Closed christianherweg0807 closed 1 year ago
Hey @christianherweg0807 , thanks for raising this issue!
I agree, the current check we have in place doesn't look correct. I like your suggestion of checking running hours, but I'm not sure if the current aws_vpc_nat_gateway
table has this information, as it's not returned by the NAT gateway APIs.
Do you know of any way, in the console or API, to check for a NAT gateway's running hours, or any other metric that can help indicate if it's in-use or not?
CloudWatch, AWS monitoring service can be used monitor a NAT gateway via information it collects from the specified NAT gateway. This information is collected and presented in readable metrics at 1 minute intervals and are stored for 15 months. We could uses BytesOutToDestination metric to determine if a NAT Gateway is considered unused or not.

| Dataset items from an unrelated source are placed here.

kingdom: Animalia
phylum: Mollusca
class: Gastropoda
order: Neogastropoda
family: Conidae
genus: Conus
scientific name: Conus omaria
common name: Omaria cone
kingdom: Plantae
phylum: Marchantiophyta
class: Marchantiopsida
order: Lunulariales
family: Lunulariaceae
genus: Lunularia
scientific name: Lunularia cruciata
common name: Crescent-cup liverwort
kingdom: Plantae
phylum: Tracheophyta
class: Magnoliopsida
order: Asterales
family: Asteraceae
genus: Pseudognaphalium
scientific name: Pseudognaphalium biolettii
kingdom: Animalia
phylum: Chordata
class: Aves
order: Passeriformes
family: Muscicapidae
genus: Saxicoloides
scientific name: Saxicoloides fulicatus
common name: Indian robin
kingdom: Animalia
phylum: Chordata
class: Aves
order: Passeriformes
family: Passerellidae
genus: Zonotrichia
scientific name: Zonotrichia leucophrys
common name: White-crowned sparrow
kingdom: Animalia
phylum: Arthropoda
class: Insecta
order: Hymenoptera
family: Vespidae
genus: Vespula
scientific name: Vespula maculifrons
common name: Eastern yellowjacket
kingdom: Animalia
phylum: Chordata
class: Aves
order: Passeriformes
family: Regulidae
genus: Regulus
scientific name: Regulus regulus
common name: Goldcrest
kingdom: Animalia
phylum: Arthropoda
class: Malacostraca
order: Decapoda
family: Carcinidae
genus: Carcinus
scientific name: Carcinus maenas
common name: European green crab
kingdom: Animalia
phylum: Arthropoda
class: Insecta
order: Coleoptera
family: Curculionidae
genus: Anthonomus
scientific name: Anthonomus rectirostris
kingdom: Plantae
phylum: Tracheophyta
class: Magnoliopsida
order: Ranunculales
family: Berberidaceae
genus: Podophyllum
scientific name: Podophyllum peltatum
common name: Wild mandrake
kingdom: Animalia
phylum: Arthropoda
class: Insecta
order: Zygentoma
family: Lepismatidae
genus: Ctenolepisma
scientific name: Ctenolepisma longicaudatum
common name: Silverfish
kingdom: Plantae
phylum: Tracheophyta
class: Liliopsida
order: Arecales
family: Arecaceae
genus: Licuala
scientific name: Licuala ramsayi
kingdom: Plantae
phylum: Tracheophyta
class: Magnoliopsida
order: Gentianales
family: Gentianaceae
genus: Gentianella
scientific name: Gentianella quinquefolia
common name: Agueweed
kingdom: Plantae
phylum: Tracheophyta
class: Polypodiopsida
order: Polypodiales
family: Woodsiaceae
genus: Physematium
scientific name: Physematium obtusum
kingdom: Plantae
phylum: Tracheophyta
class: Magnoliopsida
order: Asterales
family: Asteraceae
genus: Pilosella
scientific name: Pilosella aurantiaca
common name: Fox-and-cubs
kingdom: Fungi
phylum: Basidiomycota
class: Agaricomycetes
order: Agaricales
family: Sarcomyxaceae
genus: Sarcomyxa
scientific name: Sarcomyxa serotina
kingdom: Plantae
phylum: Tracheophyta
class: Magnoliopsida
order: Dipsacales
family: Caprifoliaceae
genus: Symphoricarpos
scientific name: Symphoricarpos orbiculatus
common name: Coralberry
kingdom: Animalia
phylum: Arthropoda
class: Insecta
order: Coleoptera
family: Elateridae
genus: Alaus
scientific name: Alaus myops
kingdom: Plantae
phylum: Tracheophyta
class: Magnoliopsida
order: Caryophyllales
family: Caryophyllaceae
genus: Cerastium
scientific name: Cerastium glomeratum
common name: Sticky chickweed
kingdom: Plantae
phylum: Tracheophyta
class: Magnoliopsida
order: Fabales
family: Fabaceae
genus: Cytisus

e.g. A NAT gateway is considered unused if the value of BytesOutToDestination is 0 for the last 7 days.
@cbruno10 : Is this a proper way, that we could implement in steampipe?
I have a similar issue where the dashboard is reporting my NATG as being stopped, but it is active and working. In querying directly, I see that the "state" from aws_vpc_nat_gateway is "available", and the join on aws_ec2_instance for instance_state is "stopped". The issue is the NATG is not being used by an EC2 instance but is used by Lambda. This may or may not be the right NATG use case or strategy, but it shows a discrepancy in the query. Please advise if I should open a new issue or if this is OK to keep here.
edit: provide the link where AWS recommends the NATG for Lambda access to internet
'This issue is stale because it has been open 60 days with no activity. Remove stale label or comment or this will be closed in 30 days.'
This issue is stale because it has been open 60 days with no activity. Remove stale label or comment or this will be closed in 30 days.
@christianherweg0807 @wedwardbeck, I apologize for the lack of communication regarding this matter.
I have investigated various service properties we get from API responses, such as Nat Gateway, Subnet, Route table, and EC2, to determine if they can provide the necessary information. However, could not find a way to map the resources in the associated private subnet, which is actively using the NAT gateway.
We can create a metric table for VPC NAT Gateway based on your suggestion. Reference: GitHub - turbot/steampipe-plugin-aws.
Q. The value of BytesOutToDestination refers to the amount of outbound traffic from the NAT gateway to the destination. However, should we consider it unused if there is no outbound traffic during a specific period, such as the last seven days?
@cbruno10 Could you please share your thoughts on the above?
@bigdatasourav For the BytesOutToDestination
metric, would this metric return > 0 even if the NAT Gateway isn't in use, i.e., is a NAT gateway used in the background somehow even if not in "active" use? If it doesn't reliably return 0 when the NAT gateway is in use, it could be difficult to use reliably.
I would assume in my case that when the lambda is not running, it would show no outbound traffic. Technically the NATG is not in use when the lambdas are not invoked, but the lambdas are assigned to the NATG and depend on it being available.
@cbruno10, BytesOutToDestination metric returns 0 when it is not in use. Tested the scenario with EC2 -
When I use the instances, the BytesOutToDestination metric is > 0; else, it is 0.
Should we create a table for this metric?
@bigdatasourav We have a similar request for adding a new metric in https://github.com/turbot/steampipe-plugin-aws/issues/1829#issuecomment-1632598504, though I'm not sure it would work as there maybe quals issues. If that is still a blocker for using the CloudWatch metric data point tables we have, I think yes, let's go ahead and create the separate table for now.
Hey @christianherweg0807 and @wedwardbeck, We have updated the query of the vpc_nat_gateway_unused control; the query will now check the BytesOutToDestination metric value for the 5-minute intervals for the most recent five days. If the total value is 0, we can say that the nat gateway is unused.
We will release the PR soon; in the mean time request you try the control and share your feedback. Here are the steps you need to follow -
This query tries to find unused nat gateways. In words:
Every NAT Gateway with a subnet_id that is not used by any EC2 instance ist unused.
See: https://github.com/turbot/steampipe-mod-aws-thrifty/blob/81ae62502277011cdb2b1d7b587f1a89c97bbc9b/query/vpc/vpc_nat_gateway_unused.sql#L20 https://github.com/turbot/steampipe-mod-aws-thrifty/blob/81ae62502277011cdb2b1d7b587f1a89c97bbc9b/query/vpc/vpc_nat_gateway_unused.sql#L29
That's imo not correct for multiple reasons:
A solution could be to find NAT gateways without transfer costs, but running hours?